By contrast, Emily and Anne's lovers are more equal and, like Scott's lovers, are brave, passionate and faithful unto death. The scenario of
Old Mortality
, for instance, where Henry Morton and Edith are separated by political loyalties, which result in Morton being banished for so many years
that Edith believes him to be dead, is repeated many times in Gondal.
64
In that world, love is often the result of the close sympathy arising out of growing up together, developing gradually and usually because of separation, into the passion of adulthood.
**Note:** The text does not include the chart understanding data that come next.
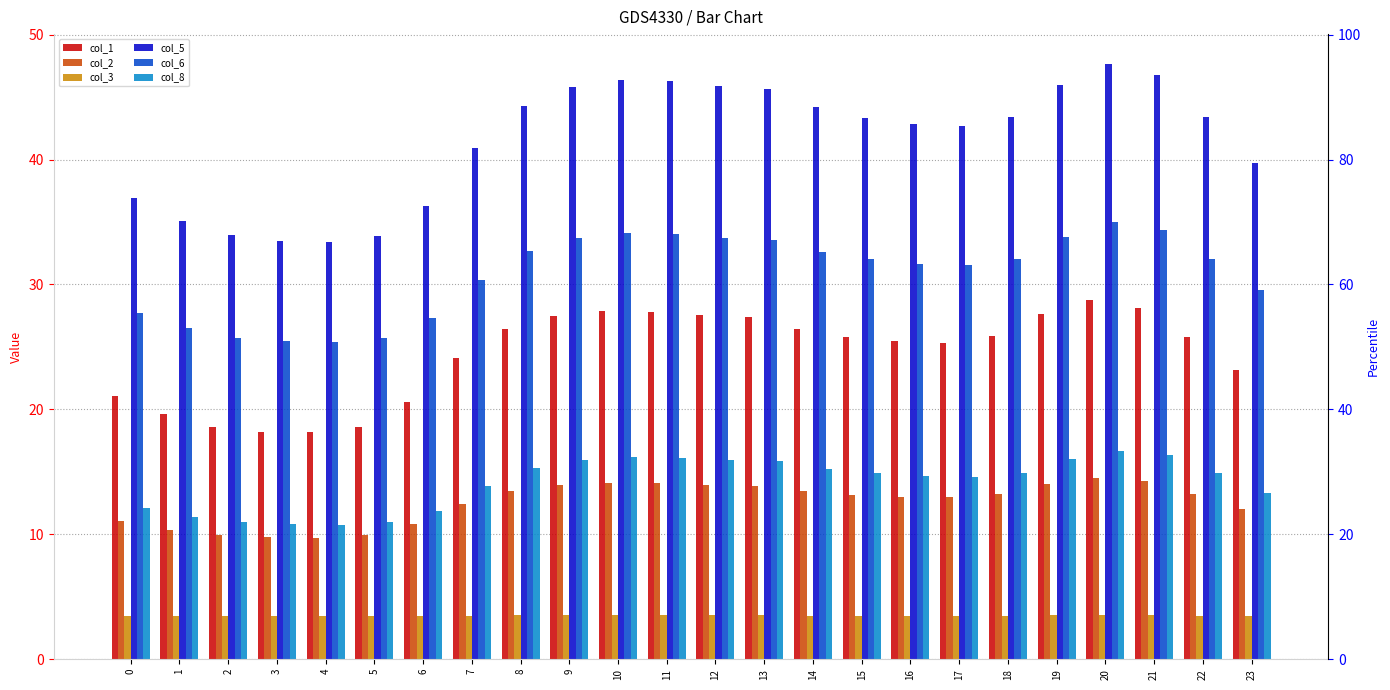

Reading right to left, extract all data points from this chart.

col_1: 23.2	25.8	28.2	28.7	27.6	25.9	25.3	25.4	25.8	26.4	27.4	27.5	27.8	27.9	27.5	26.5	24.1	20.6	18.6	18.2	18.2	18.6	19.6	21.1
col_2: 12.0	13.2	14.2	14.5	14.0	13.2	13.0	13.0	13.2	13.5	13.9	14.0	14.1	14.1	14.0	13.5	12.4	10.8	9.9	9.7	9.7	9.9	10.4	11.0
col_3: 3.5	3.5	3.5	3.5	3.5	3.5	3.5	3.5	3.5	3.5	3.5	3.5	3.5	3.5	3.5	3.5	3.5	3.5	3.4	3.4	3.4	3.4	3.4	3.5
col_5: 39.7	43.4	46.8	47.7	46.0	43.4	42.7	42.8	43.3	44.2	45.6	45.9	46.3	46.4	45.8	44.3	40.9	36.3	33.9	33.4	33.4	33.9	35.1	37.0
col_6: 29.6	32.0	34.4	35.0	33.8	32.1	31.6	31.7	32.0	32.6	33.6	33.8	34.0	34.1	33.7	32.7	30.4	27.3	25.7	25.4	25.4	25.8	26.5	27.7
col_8: 13.3	14.9	16.3	16.7	16.0	14.9	14.6	14.7	14.9	15.3	15.9	16.0	16.1	16.2	15.9	15.3	13.8	11.9	11.0	10.8	10.8	11.0	11.4	12.1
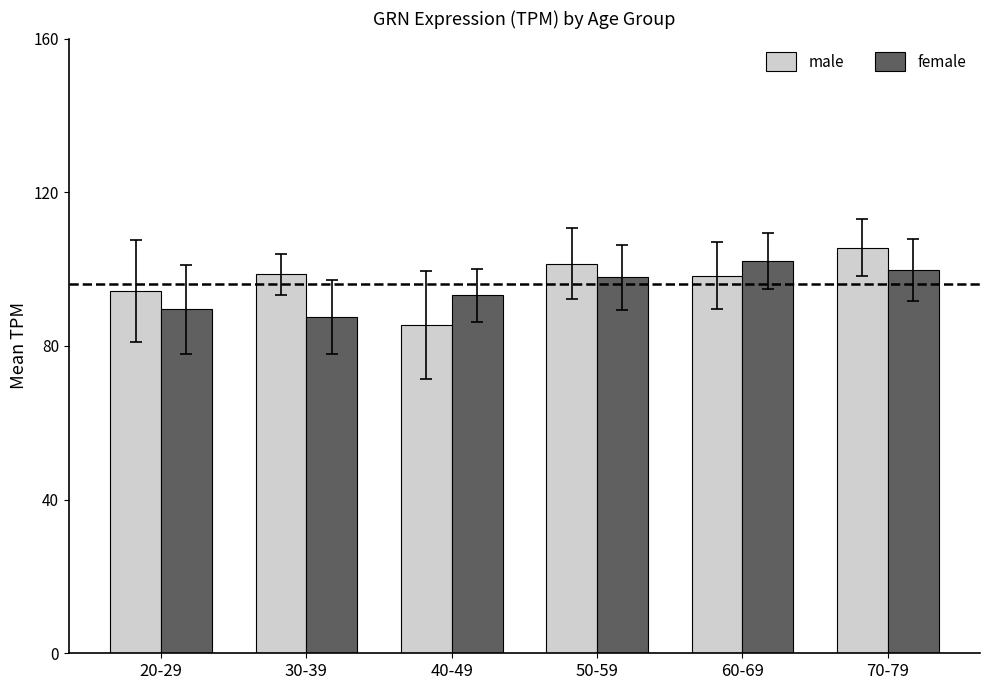

What is the greatest value displayed?

105.6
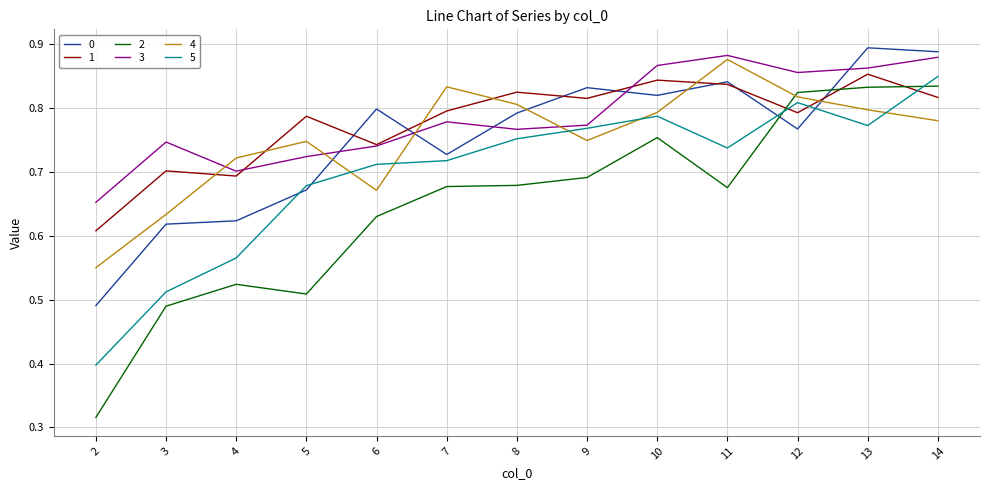

True or false: 2 and 4 intersect in this chart.

True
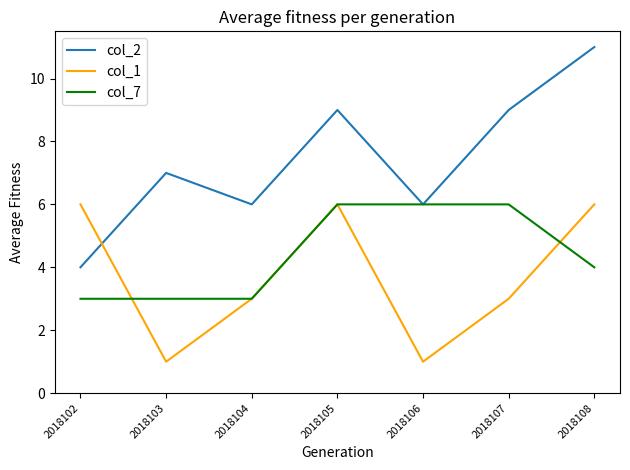

Which series has the widest spread of values?

col_2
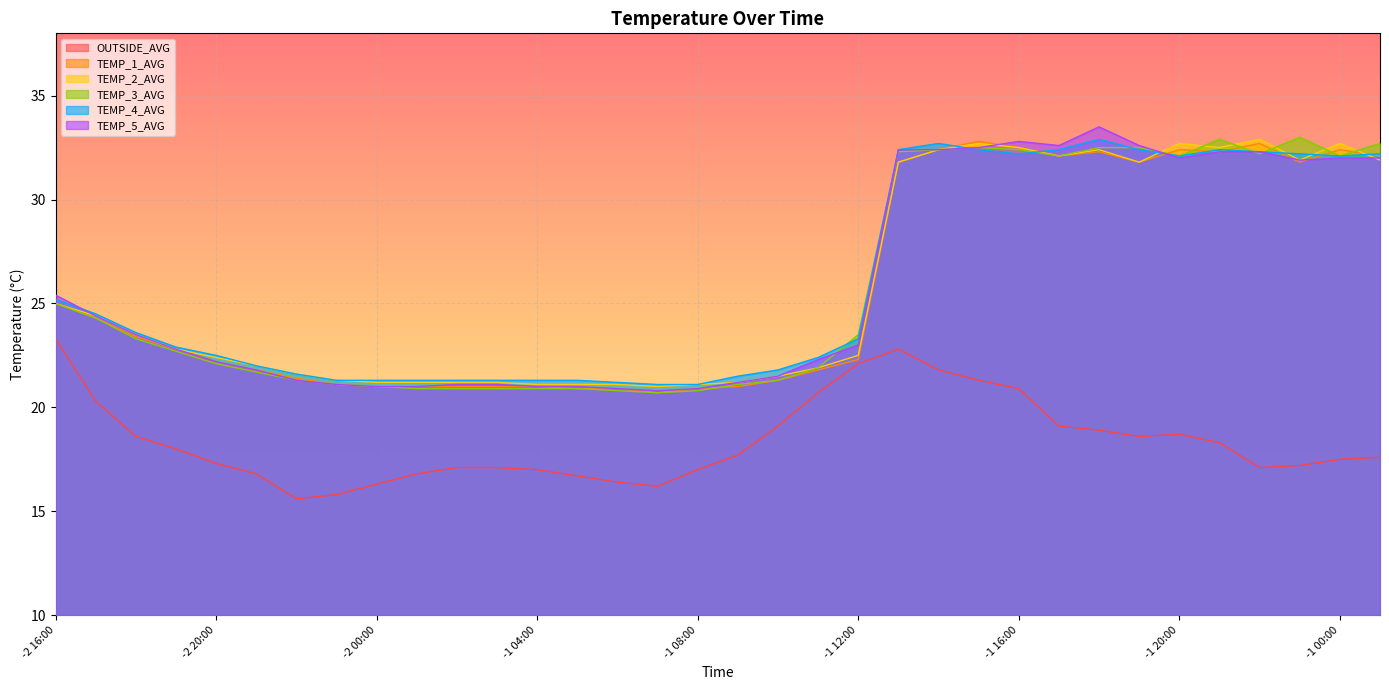

What is the average value of the TEMP_5_AVG series?

25.9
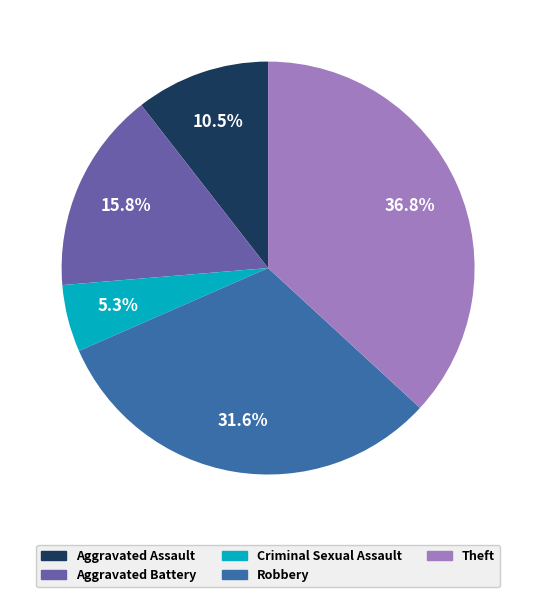

Is there a majority slice in this chart?

No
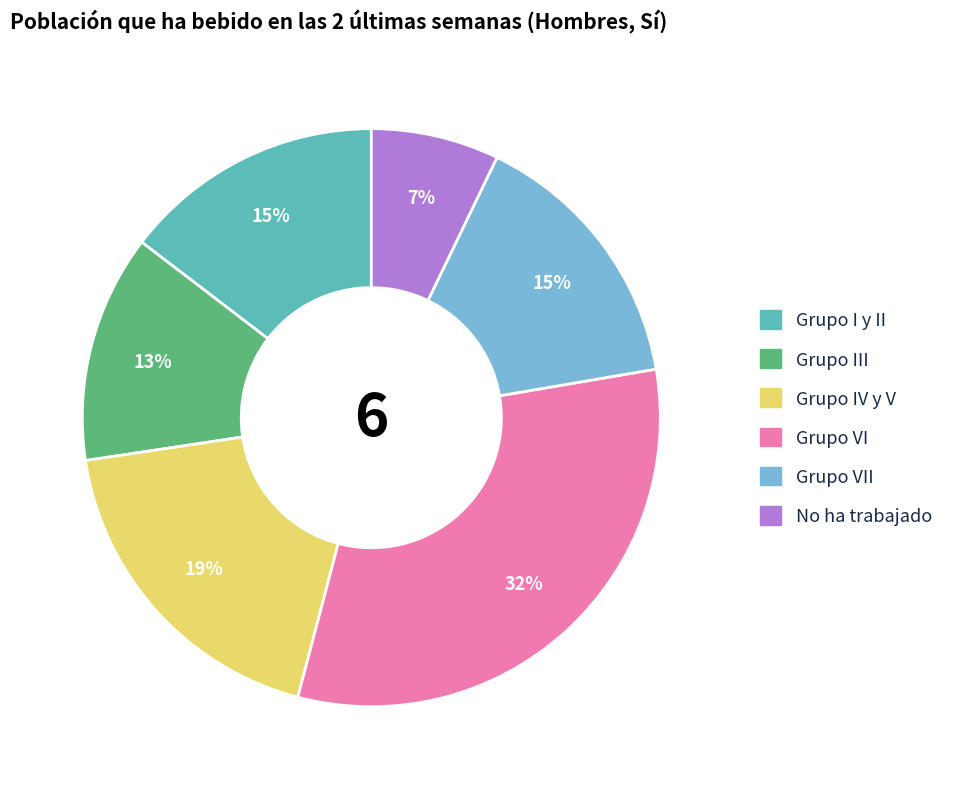

To the nearest percent, what is the difference between the largest and smallest slice percentages?

25%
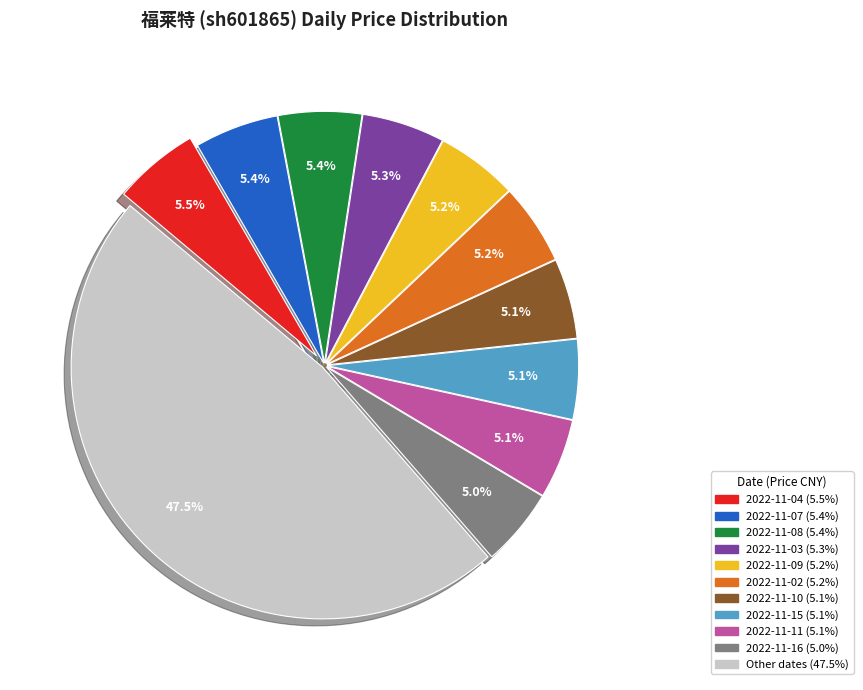

Is there a majority slice in this chart?

No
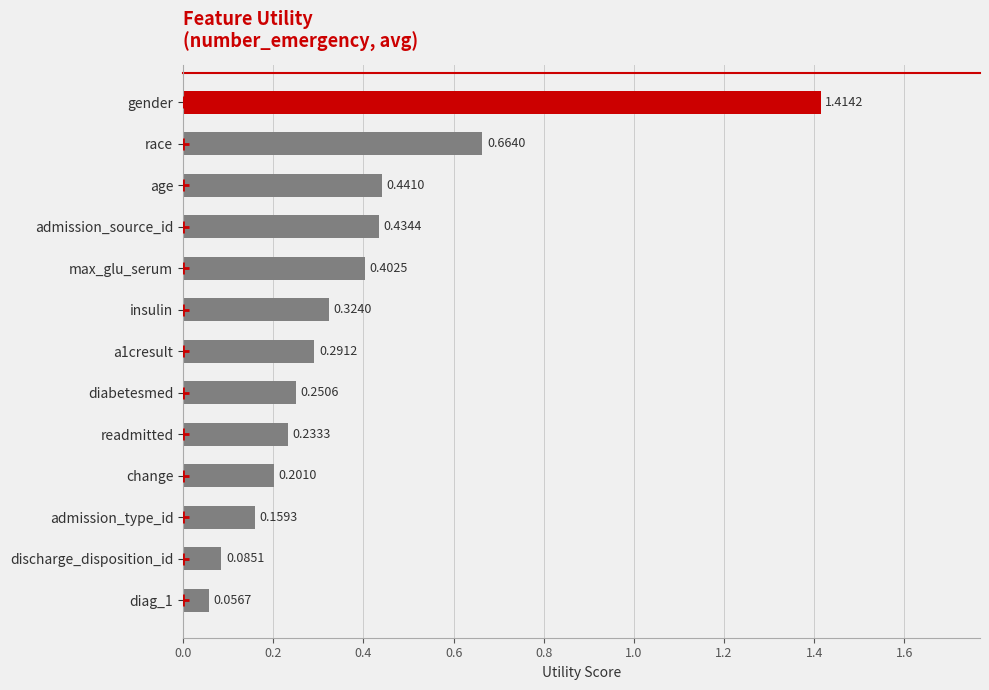

What is the label of the 10th bar from the bottom?

admission_source_id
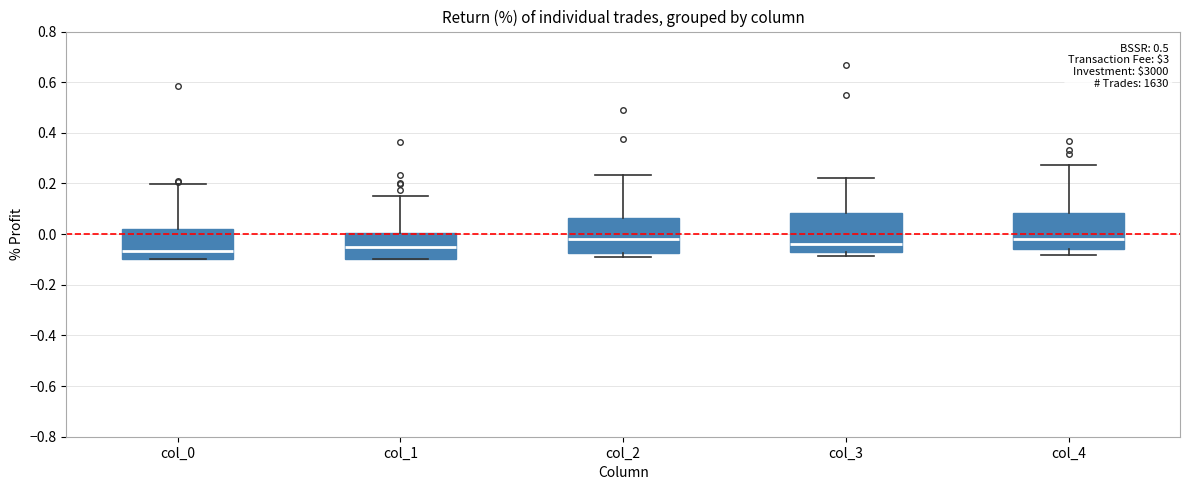

Reading left to right, read every box against the y-axis: the position of its median line, the range the box covers, and the ends of its whiskers. The values are not printed on the chart, so give them approximately, as read against the axis.

col_0: median -0.06, box -0.10 to 0.02, whiskers -0.10 to 0.20
col_1: median -0.06, box -0.10 to 0.00, whiskers -0.10 to 0.16
col_2: median -0.02, box -0.08 to 0.06, whiskers -0.10 to 0.24
col_3: median -0.04, box -0.06 to 0.08, whiskers -0.08 to 0.22
col_4: median -0.02, box -0.06 to 0.08, whiskers -0.08 to 0.28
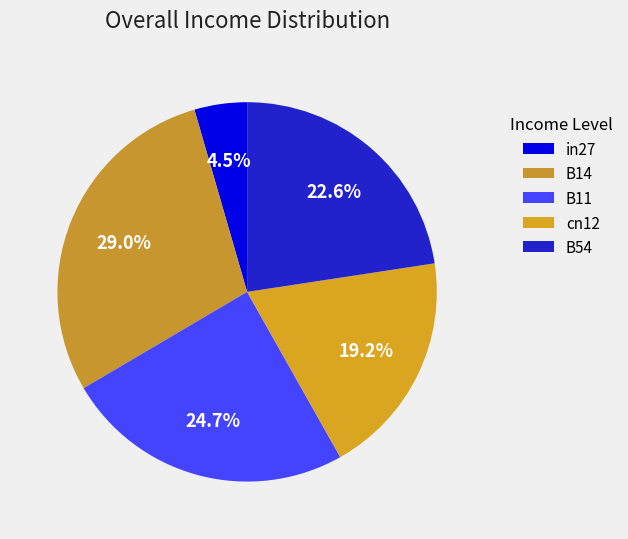

Which slice is the largest?

B14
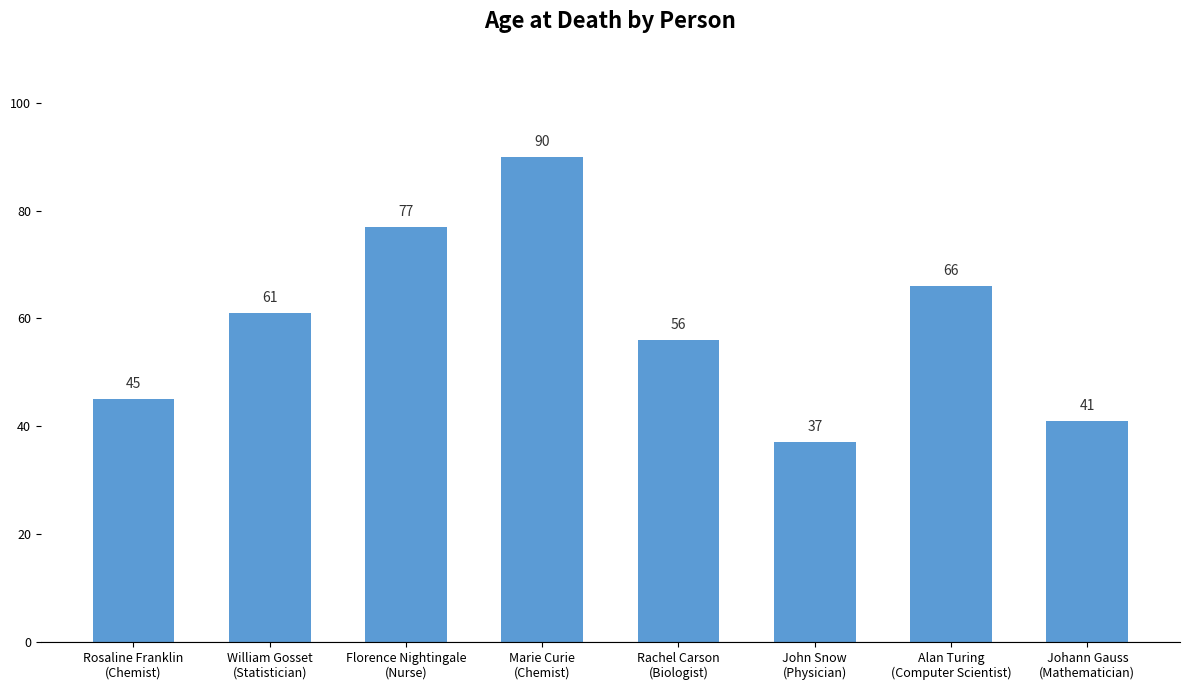

What is the label of the 1st bar from the left?

Rosaline Franklin
(Chemist)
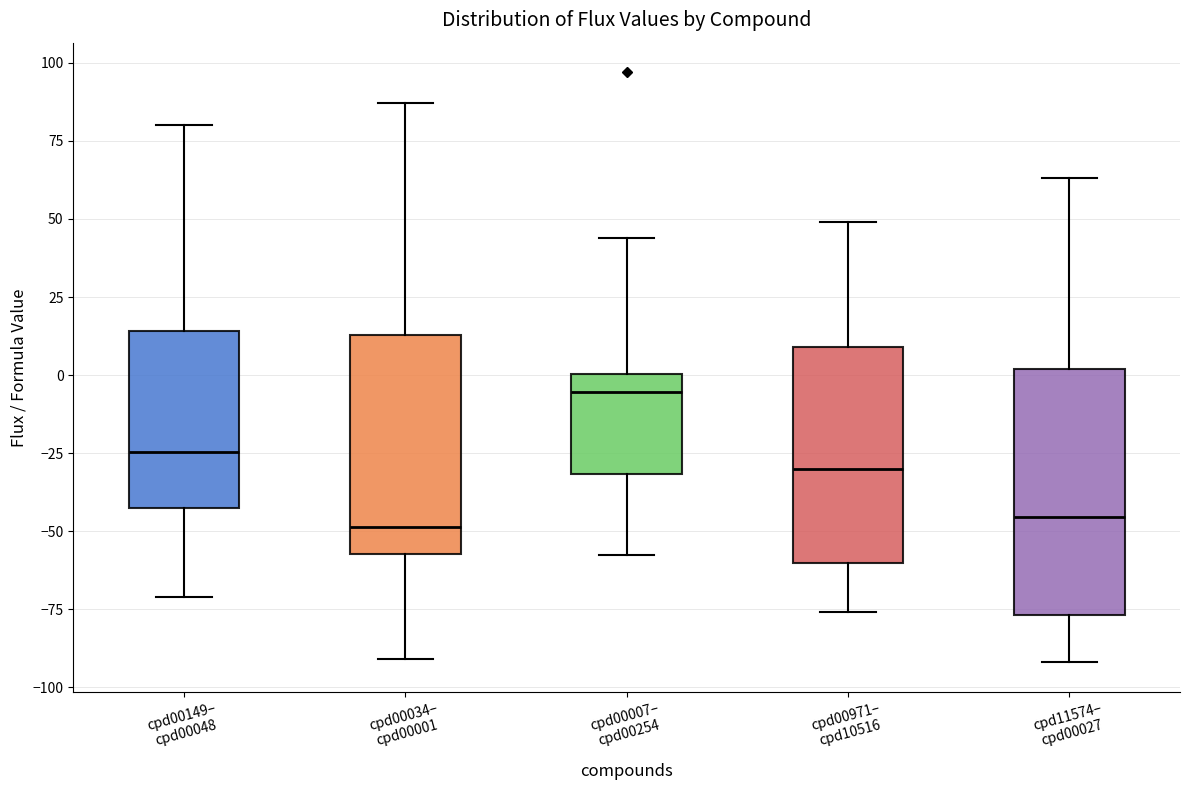

Reading left to right, read every box against the y-axis: the position of its median line, the range the box covers, and the ends of its whiskers. The values are not printed on the chart, so give them approximately, as read against the axis.

cpd00149– cpd00048: median -25, box -45 to 15, whiskers -70 to 80
cpd00034– cpd00001: median -50, box -55 to 15, whiskers -90 to 85
cpd00007– cpd00254: median -5, box -30 to 0, whiskers -60 to 45
cpd00971– cpd10516: median -30, box -60 to 10, whiskers -75 to 50
cpd11574– cpd00027: median -45, box -75 to 0, whiskers -90 to 65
Heathcliff and Catherine are prefigured in Gondal stories some ten years before their creator put pen to paper to write
Wuthering Heights
. The inevitable separation as one or the other leaves to seek his or her fortune or, more usually, becomes the victim of politics and is exiled or imprisoned, inspired poem after poem. Longing for the loved one and the native land, grief sinking to despair at separation and mourning when death intervenes are the principal themes. In spare and simple language, as different as it is possible to be from the frequently turgid and hyperbolical versification of their sister, Emily and Anne created a haunt-ingly elegiac mood for Gondal. Typical of these is a poem written by Anne at Haworth at the end of January 1838, a few days after her eighteenth birthday. Alexandrina Zenobia, imprisoned in a southern dungeon, is comforted by the sound of the wind.

That wind is from the North, I know it well.

No other breeze could have so wild a swell.

Now deep \and/ loud it thunders round my cell,

      Then faintly dies,

      And softly sighs,

And moans and murmers mournfully

I know its language thus it speaks to me –

‘I have passed over thy own mountains dear,

Thy northern mountains – and they still are free,

Still lonely, wild, majestic, bleak, and drear,

And stern, and lovely, as they used to be

When thou a young enthusiast,

As wild and free as they,

O'er rocks and glens and snowy heights,

Didst often love to stray.

I've blown the wild untrodden snows

In whirling eddies from their brows,

And I have howled in caverns wild

Where thou, a joyous mountain child,

Didst dearly love to be.

The sweet world is not changed, but Thou

Art pining in a dungeon now,

Where thou must ever be;

No voice but mine can reach thine ear,

And Heaven has kindly sent me here,

To mourn and sigh with thee,

And tell the[e] of the cherished land

Of thy nativity.'
65

It is tempting to see the recurring pictures of dungeons and captivity as reflecting Anne's own feelings at being confined to Roe Head, particularly as the sound of the wind also conjured up visions of home and Angria to Charlotte.
66
This cannot be taken too far, however, as the same image occurs just as frequently in Emily's poems even though she was in full enjoyment of her liberty at home. For Emily's prisoners, it is not just the natural world which has the power to console: the great comforter – and one which all the young Brontës recognized – was the imagination.

I'll come when thou art sadest

laid alone in the darkend room

When the mad days mirth has vanished

And the smile of joy is banished

From evenings chilly gloom

I[']ll come when the hearts real feeling

Has entire unbiassed sway

And my influence oer thee stealing

greif deepening, joy congealing

Shall bear thy soul away

Listen 'tis just the hour

The awful time for thee

dost thou not feel upon thy Soul

A Flood of strange sensations roll

Forunners of a sterner power

Heralds of me
67

Again, it is tempting to regard this poem as a personal statement by Emily, describing the visitation of imagination as if it had some sort of quasi-mystical external embodiment. It is comparable to Charlotte's diary fragments written at Roe Head and it is clear from many of Emily's other poems that evening was the time she habitually devoted to the imagination and her writings. While the poem may have been based on personal experience, it almost certainly belongs to the Gondal cycle: it has the initial O at the top of the manuscript, which usually indicates a Gondal pseudonym, and the reference to ‘mad days mirth' seems an unlikely description of Emily's own life.